O CTI deixa claro que não pode fazer o trabalho sozinho. “Historicamente, a Funai tem um peso para os povos indígenas nessa região e, nos últimos anos, vinha desempenhando um importante papel na organização da agenda indigenista no Vale do Javari, cumprindo sua missão institucional de coordenar a política indigenista”, diz o coordenador adjunto do CTI, Conrado Octavio. “O enfraquecimento do órgão interrompe esse processo, abrindo espaço para a desmobilização de determinadas agendas e para relações clientelistas na implementação de políticas públicas de fundamental importância para os povos indígenas. Além disso, coloca em risco a integridade territorial desses povos, o que é gravíssimo, tendo em vista o quadro de ameaças a que estão sujeitos cotidianamente”, completa.
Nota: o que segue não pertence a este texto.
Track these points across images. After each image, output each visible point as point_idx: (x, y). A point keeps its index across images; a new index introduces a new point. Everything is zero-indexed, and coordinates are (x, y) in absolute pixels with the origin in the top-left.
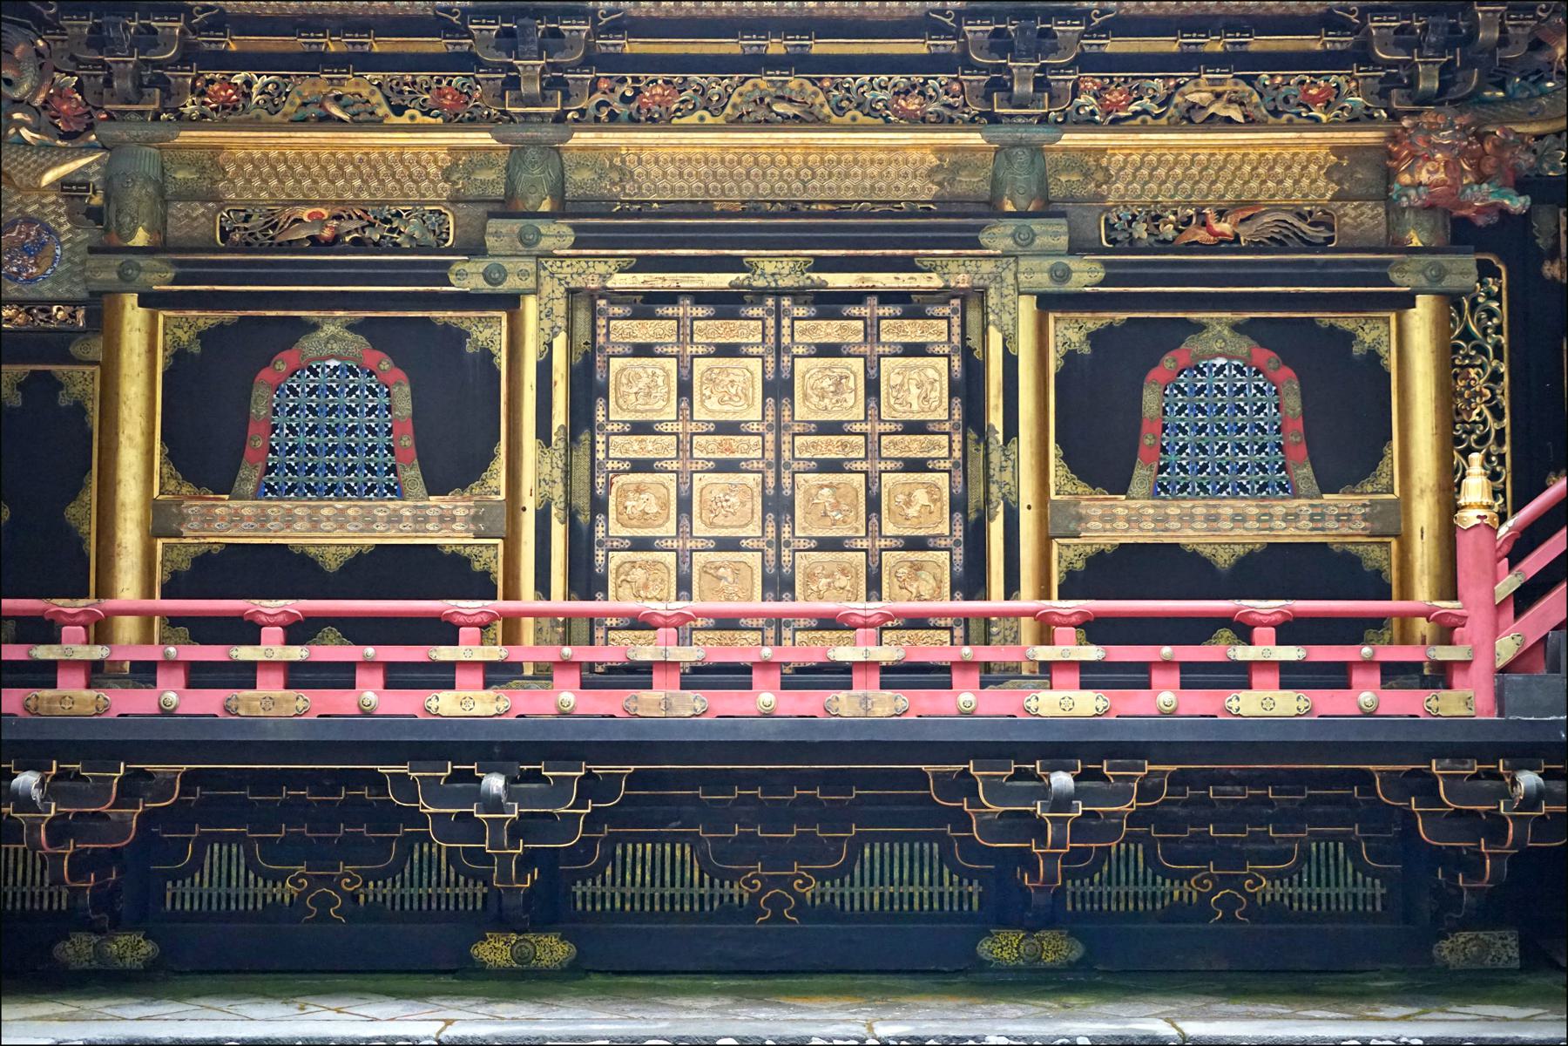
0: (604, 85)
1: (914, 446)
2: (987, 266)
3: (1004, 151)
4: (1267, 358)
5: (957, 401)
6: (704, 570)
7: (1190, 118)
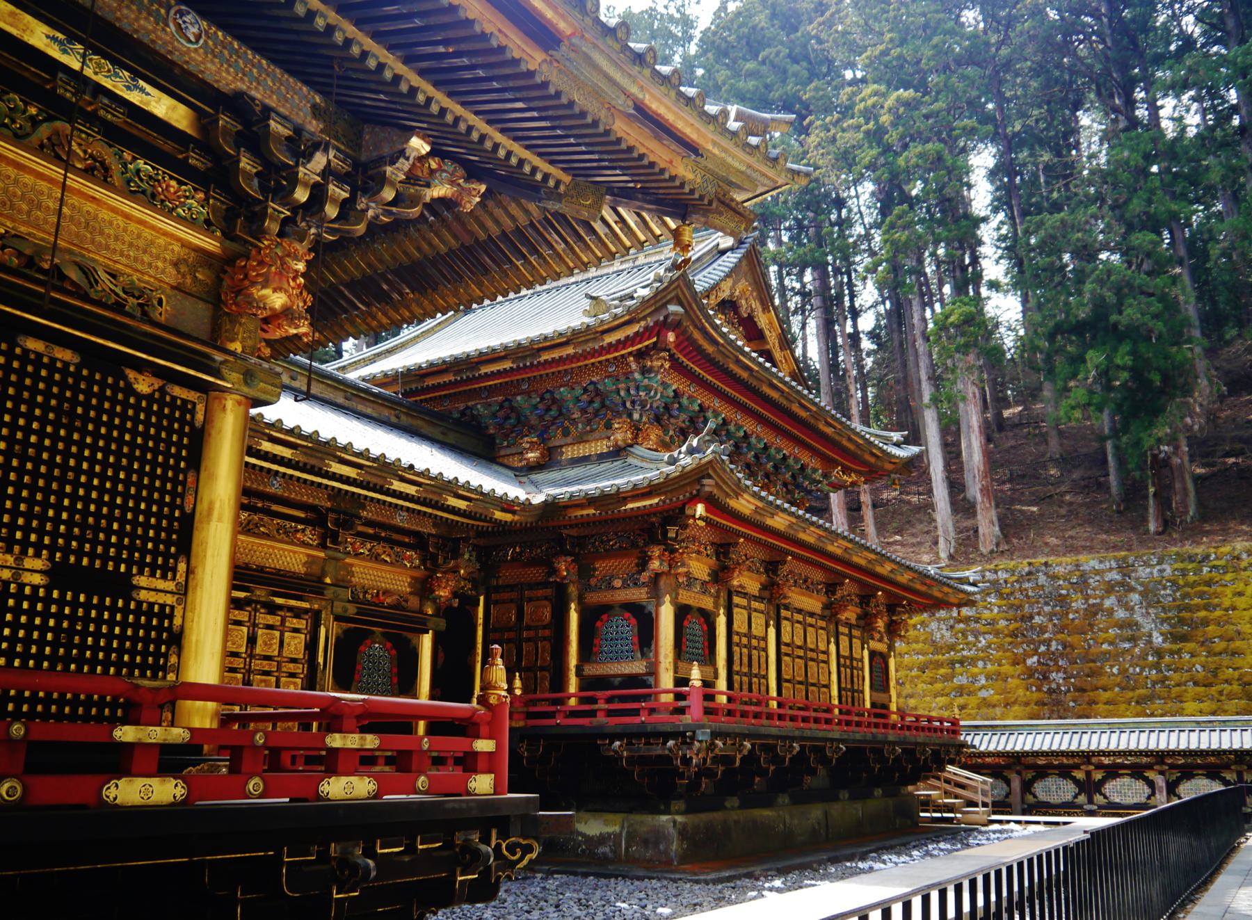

A ação indigenista numa área com mais de 8,5 milhões de hectares exige, segundo Octavio, constante cooperação e articulação interinstitucional, além de disponibilidade de recursos humanos e financeiros. “A debilitação da Funai e das condições necessárias para que o órgão implemente a política de proteção e promoção dos direitos dos povos isolados e de recente contato prejudica muito o controle dessas ameaças e coloca a integridade física e territorial destes povos em risco.”
Com a chegada de Osmar Serraglio (PMDB-PR) para o comando do Ministério da Justiça, a pressão sobre a Funai e as terras indígenas atingiu um nível sem precedentes. Serraglio é uma das lideranças da Frente Parlamentar da Agricultura (FPA), grupo que tem posicionamento contra a fundação e que atuou para a instalação da Comissão Parlamentar de Inquérito (CPI) que apura supostas irregularidades na autarquia vinculada ao Ministério da Justiça.
Mais do que uma liderança da bancada ruralista, Serraglio também é o relator da polêmica Proposta de Emenda à Constituição (PEC) 215, que praticamente sela o destino da Funai, ao retirar o processo de demarcação de terras indígenas do governo, para repassá-lo ao Congresso Nacional.
Historicamente, a Funai tem feito uma forte oposição à PEC 215, proposta que tramita há 17 anos na casa. O ex-ministro da Justiça José Eduardo Cardozo tinha uma posição clara sobre a inconstitucionalidade do texto, por entender que o processo de demarcação é resultado de uma série de levantamentos de dados técnicos e antropológicos feitos pela Funai, para posterior aprovação pelo governo.
Serraglio, no entanto, sempre combateu essa visão. Em 2015, no papel de deputado, rebateu Cardozo, alegando que a Constituição prevê que é prerrogativa do Congresso definir limites dos bens da União e que, como as terras indígenas são bens públicos, caberia ao Congresso essa decisão. Procurado pela reportagem para comentar o assunto, o Ministério da Justiça não quis se manifestar.